In Fig. 12.6, the medial en face electron beam is shown in red and matched to two lateral opposing tangents in blue and green. Fig. 12.7 shifts to a coronal view of the supraclavicular field and nodal targets. Fig. 12.8 then shows a 3D boost to the tumor bed: an en face electron field with a custom cutout, shown in blue, encompassing the tumor bed in maroon, clips in light green, and the lumpectomy scar in gray.
The logic stays consistent from the opening pages to the end of the chapter. First, imaging and anatomy are defined. Next, margins and dose goals turn those contours into a plan. Finally, the chapter shows how a conventional 3D solution can still be organized around tangents, a supraclavicular field, and a directed electron boost when that approach is selected.
For the full book-level overview, return to the Target Volume Delineation and Field Setup – Complete Clinical Guide. If you also want the broader disease context from the site, see our coverage of the Lancet projection for global breast cancer cases by 2050.
References from the chapter
The chapter anchors its recommendations in three direct sources: the RADCOMP breast atlas, a three-dimensional mapping analysis of regional nodal recurrences, and a study evaluating low-dose reduction when DIBH is added to VMAT in implant-reconstructed patients receiving regional nodal irradiation.
- MacDonald S et al.
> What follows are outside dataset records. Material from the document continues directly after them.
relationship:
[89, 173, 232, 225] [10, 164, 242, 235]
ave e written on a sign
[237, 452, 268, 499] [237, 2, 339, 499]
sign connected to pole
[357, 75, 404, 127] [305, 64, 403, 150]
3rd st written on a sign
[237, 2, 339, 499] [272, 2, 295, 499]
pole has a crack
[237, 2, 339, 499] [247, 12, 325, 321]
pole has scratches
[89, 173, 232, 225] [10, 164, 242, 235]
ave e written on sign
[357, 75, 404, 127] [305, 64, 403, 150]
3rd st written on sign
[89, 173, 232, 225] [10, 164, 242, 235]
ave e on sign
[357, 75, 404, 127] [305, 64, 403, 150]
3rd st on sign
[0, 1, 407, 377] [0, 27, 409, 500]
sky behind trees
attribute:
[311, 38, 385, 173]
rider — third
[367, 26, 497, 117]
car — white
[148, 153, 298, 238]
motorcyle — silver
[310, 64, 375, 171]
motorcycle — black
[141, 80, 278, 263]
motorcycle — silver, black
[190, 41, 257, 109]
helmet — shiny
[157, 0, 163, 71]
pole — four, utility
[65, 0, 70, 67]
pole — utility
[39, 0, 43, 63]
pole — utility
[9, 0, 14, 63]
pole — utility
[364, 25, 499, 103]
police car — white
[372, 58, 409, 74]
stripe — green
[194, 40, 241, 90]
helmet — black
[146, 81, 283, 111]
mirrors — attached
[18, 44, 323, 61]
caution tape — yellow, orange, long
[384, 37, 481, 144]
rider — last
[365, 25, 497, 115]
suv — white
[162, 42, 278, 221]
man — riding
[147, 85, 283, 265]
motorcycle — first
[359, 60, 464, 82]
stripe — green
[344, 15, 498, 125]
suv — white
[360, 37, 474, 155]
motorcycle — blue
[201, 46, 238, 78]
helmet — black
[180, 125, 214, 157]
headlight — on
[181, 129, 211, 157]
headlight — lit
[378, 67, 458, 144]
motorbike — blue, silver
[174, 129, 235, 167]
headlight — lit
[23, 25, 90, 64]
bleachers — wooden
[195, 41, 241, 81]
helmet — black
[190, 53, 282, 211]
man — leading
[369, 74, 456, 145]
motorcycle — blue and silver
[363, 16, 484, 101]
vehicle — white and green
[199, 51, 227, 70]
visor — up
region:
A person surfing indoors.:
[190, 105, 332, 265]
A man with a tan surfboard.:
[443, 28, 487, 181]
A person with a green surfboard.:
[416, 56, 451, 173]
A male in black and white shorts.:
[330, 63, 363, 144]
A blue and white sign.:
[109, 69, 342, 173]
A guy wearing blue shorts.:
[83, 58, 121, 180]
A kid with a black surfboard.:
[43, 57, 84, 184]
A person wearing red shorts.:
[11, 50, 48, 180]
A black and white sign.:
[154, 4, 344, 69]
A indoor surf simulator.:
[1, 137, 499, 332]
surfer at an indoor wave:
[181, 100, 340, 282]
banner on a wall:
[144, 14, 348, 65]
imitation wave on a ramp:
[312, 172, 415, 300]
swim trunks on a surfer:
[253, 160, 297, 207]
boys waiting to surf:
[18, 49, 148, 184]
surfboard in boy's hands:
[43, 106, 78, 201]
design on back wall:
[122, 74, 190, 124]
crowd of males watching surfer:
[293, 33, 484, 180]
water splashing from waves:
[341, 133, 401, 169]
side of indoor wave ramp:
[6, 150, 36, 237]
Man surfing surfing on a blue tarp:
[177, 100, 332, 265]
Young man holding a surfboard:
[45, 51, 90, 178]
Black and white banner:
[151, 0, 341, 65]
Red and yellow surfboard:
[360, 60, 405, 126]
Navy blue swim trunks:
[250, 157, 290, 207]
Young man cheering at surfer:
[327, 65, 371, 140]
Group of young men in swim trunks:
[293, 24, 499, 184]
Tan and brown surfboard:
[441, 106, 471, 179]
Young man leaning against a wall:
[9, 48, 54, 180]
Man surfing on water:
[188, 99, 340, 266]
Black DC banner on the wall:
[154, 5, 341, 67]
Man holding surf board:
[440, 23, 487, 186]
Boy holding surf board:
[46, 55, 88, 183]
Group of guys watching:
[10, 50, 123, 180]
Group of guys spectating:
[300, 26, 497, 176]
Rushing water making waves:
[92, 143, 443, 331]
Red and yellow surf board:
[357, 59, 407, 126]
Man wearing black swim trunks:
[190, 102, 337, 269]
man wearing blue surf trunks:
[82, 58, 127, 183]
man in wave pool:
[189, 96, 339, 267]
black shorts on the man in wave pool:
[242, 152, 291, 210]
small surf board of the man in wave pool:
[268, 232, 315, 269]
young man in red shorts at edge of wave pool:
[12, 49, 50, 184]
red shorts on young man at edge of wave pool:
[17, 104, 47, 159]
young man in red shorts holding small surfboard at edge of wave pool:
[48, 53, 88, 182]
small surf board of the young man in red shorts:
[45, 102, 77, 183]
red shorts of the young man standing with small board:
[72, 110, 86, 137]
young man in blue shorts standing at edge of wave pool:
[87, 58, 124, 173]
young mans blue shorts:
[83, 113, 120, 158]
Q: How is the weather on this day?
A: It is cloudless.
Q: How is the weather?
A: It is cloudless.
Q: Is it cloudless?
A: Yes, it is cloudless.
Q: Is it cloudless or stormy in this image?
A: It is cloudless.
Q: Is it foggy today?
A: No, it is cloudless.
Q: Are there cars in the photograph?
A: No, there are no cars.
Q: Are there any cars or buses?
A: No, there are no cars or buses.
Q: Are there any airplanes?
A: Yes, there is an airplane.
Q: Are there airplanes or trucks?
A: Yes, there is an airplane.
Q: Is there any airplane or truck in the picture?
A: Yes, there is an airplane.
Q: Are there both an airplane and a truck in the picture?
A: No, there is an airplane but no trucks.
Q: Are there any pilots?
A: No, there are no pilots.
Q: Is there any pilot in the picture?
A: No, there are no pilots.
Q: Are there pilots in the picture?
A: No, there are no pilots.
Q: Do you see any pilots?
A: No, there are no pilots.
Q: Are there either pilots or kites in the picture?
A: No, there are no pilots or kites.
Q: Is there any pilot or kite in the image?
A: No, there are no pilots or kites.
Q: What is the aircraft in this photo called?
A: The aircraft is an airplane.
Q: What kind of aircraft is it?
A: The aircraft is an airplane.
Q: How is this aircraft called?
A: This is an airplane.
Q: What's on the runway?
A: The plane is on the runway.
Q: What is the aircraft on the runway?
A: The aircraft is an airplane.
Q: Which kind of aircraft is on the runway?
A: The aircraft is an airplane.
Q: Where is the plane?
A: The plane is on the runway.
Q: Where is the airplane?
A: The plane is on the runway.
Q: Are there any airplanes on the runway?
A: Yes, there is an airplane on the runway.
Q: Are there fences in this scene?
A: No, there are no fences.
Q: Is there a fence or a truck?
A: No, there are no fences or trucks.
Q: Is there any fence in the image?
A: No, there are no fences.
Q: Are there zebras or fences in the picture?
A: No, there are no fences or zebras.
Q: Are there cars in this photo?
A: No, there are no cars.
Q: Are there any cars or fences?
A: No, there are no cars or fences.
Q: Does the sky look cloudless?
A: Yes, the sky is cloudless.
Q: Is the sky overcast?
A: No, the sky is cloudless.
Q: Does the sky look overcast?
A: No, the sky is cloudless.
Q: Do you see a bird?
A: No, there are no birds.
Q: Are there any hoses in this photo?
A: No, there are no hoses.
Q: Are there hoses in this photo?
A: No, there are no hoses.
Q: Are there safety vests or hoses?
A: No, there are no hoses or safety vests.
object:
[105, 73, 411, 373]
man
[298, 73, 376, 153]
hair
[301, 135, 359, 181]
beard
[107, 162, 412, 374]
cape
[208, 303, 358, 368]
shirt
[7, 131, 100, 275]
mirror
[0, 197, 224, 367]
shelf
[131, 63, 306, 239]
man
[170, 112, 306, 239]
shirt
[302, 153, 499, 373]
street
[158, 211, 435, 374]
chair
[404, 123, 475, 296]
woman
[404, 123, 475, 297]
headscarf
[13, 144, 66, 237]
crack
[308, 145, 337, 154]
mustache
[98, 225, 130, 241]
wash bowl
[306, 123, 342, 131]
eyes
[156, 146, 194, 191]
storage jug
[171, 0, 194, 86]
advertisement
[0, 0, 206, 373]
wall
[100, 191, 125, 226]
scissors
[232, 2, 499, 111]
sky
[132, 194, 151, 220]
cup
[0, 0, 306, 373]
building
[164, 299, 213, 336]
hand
RADCOMP Breast Atlas. RTOG Foundation. February 23, 2016.
- DeSelm C, Yang TJ, Cahlon O, Tisnado J, Khan A, Gillespie E, Powell S, Ho A. Three-dimensional mapping analysis of regional nodal recurrences in breast cancer. International Journal of Radiation Oncology, Biology, Physics. 2019;103(3):583-591.
- Dumaine VA, Saksornchai K, Zhou Y, Hong L, Powell S, Ho AY. Reduction in low-dose to normal tissue with the addition of DIBH to VMAT in breast cancer patients with implant reconstruction receiving regional nodal irradiation. Radiation Oncology. 2018;13(1):187.